From the mid-1990s until 2000, Harriet also served as managing editor for the Journal of the Economic and Social History of the Orient. Published continuously since 1958, JESHO features research on the Middle East and Central Asia, South, Southeast, East Asia and Africa—the ‘Orient’ in its most expansive sense—and the task might have seemed daunting to a lesser scholar, but Harriet thrived in this role, and undoubtedly the experience helped her in founding Nannü.
In the 2000s, when she was no longer actively teaching at Leiden, she became an active participant in the Leverhulme Global Economic History Network founded by the British economic historian Patrick O’Brien. This network, GEHN for short, was inspired by Kenneth Pomeranz’s 2000 publication The Great Divergence, and reoriented economic history away from its Eurocentric foundations towards Asia. Harriet’s expertise on Chinese economic history, for example through her work on the cotton industry in China, was extremely valuable for the success of this network.
Her many strengths included not only her lifelong dedication to China Studies, seen for example in the many book reviews and state-of-the-field articles she wrote over her lifetime, but her commitment to fostering the careers of students and younger scholars. Without her encouragement, China specialists at Princeton, the University of Michigan and the University of Warwick may never have entered graduate school. Those who took her classes on Chinese history and what was in Leiden called ‘Apparaat’ (the study of sinological tools and methods) remember her as strict but fair. Her book China Bibliography: A Research Guide to Reference Works about China Past and Present, based on her years of experience in teaching this class, was published by Brill in 1995 and used in graduate classes worldwide.

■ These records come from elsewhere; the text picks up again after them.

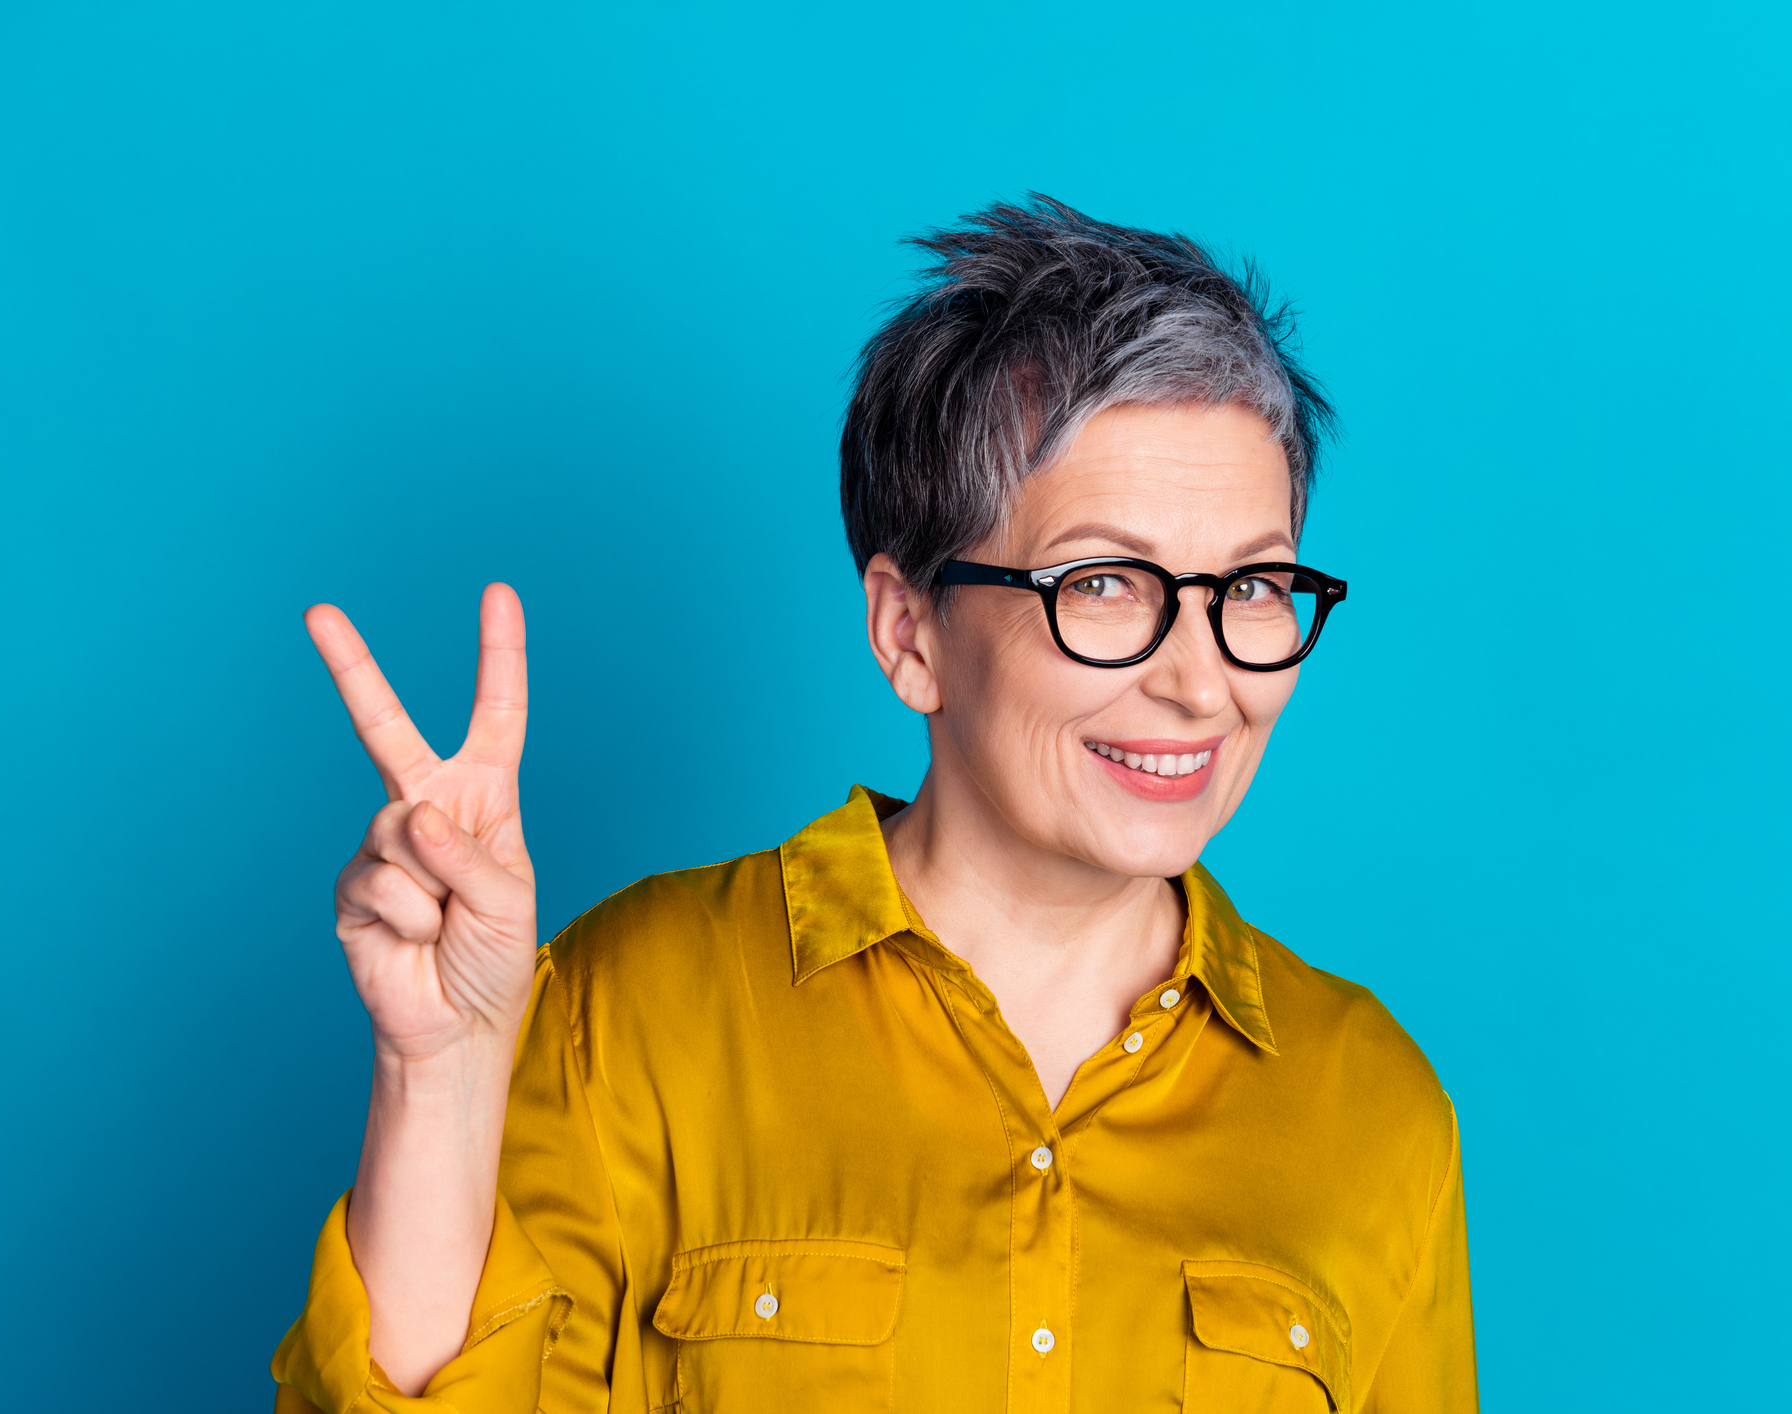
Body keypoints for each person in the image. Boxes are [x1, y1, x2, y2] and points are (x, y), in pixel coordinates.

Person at [272, 196, 1476, 1413]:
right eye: (1106, 582)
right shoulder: (627, 1008)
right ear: (909, 634)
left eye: (1255, 586)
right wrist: (442, 1074)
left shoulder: (1372, 1104)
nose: (1198, 678)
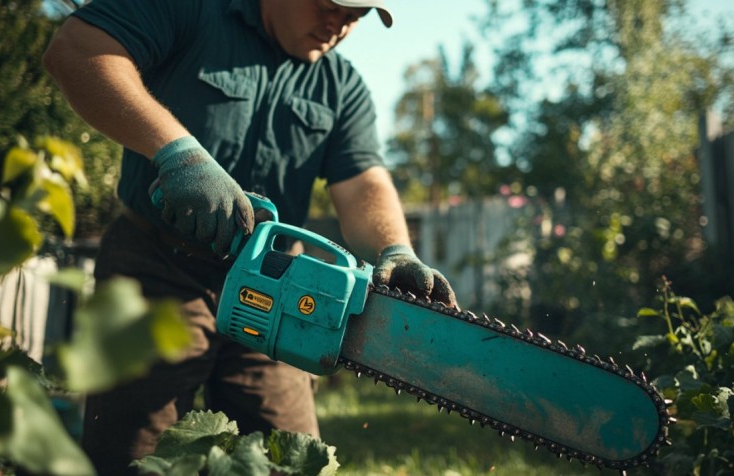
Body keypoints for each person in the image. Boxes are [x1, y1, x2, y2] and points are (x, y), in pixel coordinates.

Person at [43, 0, 458, 473]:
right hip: (156, 267)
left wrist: (395, 249)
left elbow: (363, 181)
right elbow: (76, 50)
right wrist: (177, 152)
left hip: (278, 287)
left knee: (292, 459)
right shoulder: (192, 11)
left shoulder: (341, 86)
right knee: (131, 457)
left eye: (354, 18)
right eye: (329, 7)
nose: (337, 27)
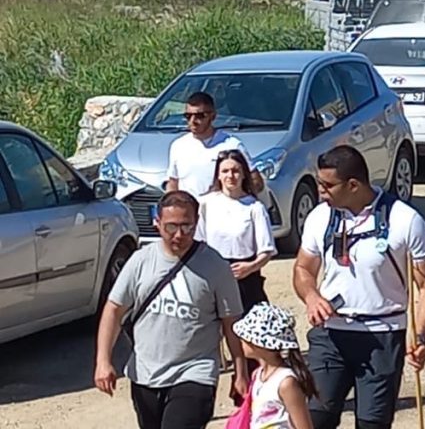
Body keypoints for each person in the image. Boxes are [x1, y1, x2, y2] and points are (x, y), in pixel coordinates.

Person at [293, 145, 425, 428]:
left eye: (327, 185)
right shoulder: (320, 217)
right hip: (331, 333)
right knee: (315, 418)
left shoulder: (405, 220)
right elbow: (302, 268)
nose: (320, 191)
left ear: (353, 185)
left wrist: (421, 338)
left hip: (382, 336)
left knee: (372, 424)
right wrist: (311, 297)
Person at [94, 191, 248, 429]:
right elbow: (113, 309)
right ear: (157, 223)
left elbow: (232, 323)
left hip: (195, 372)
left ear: (197, 223)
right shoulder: (141, 261)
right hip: (145, 374)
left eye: (187, 227)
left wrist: (241, 372)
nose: (179, 235)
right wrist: (103, 361)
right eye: (171, 227)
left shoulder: (215, 266)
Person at [197, 150, 276, 315]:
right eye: (225, 171)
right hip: (214, 275)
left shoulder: (255, 208)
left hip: (246, 278)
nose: (230, 176)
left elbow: (266, 250)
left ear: (243, 175)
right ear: (218, 175)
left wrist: (250, 267)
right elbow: (198, 242)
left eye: (235, 171)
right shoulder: (206, 204)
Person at [232, 302, 317, 429]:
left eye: (245, 337)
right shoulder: (258, 374)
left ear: (259, 344)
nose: (241, 341)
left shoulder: (286, 383)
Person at [166, 91, 263, 199]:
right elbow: (173, 182)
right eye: (188, 116)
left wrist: (230, 195)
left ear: (213, 116)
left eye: (200, 116)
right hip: (190, 212)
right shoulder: (178, 146)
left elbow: (257, 183)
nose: (193, 121)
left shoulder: (231, 145)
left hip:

Harriet was University Lecturer at the Sinology Department (now LIAS China Studies) from 1978 to 2004 and Senior Research Scholar at the Research School of Asian, African, and Amerindian studies (defunct) from 2004 to 2011. After retirement, she continued to be an active presence at research seminars in Leiden, in area studies, history and sociology. She contributed chapters to edited volumes including The Cambridge Economic History of China and Slavery and Bonded Labor in Asia, 1250-1900, and edited the Cambridge World History of Violence. In her final years, she became interested in the exploits of a Florentine merchant who circumnavigated the globe in the late 1590s. She published an article on his travels in China and Southeast Asia, which brought her back to the topic of gender and sexuality, and was at work on a monograph about the global past of the great city of Florence. Her presence will be greatly missed in Leiden and elsewhere.
[1] Christian Lamouroux, ‘Harriet T. Zurndorfer, Change and Continuity in Chinese Local History. The Development of Hui-chou Prefecture 800 to 1800’, Annales 50, no. 2 (1995): 429–32.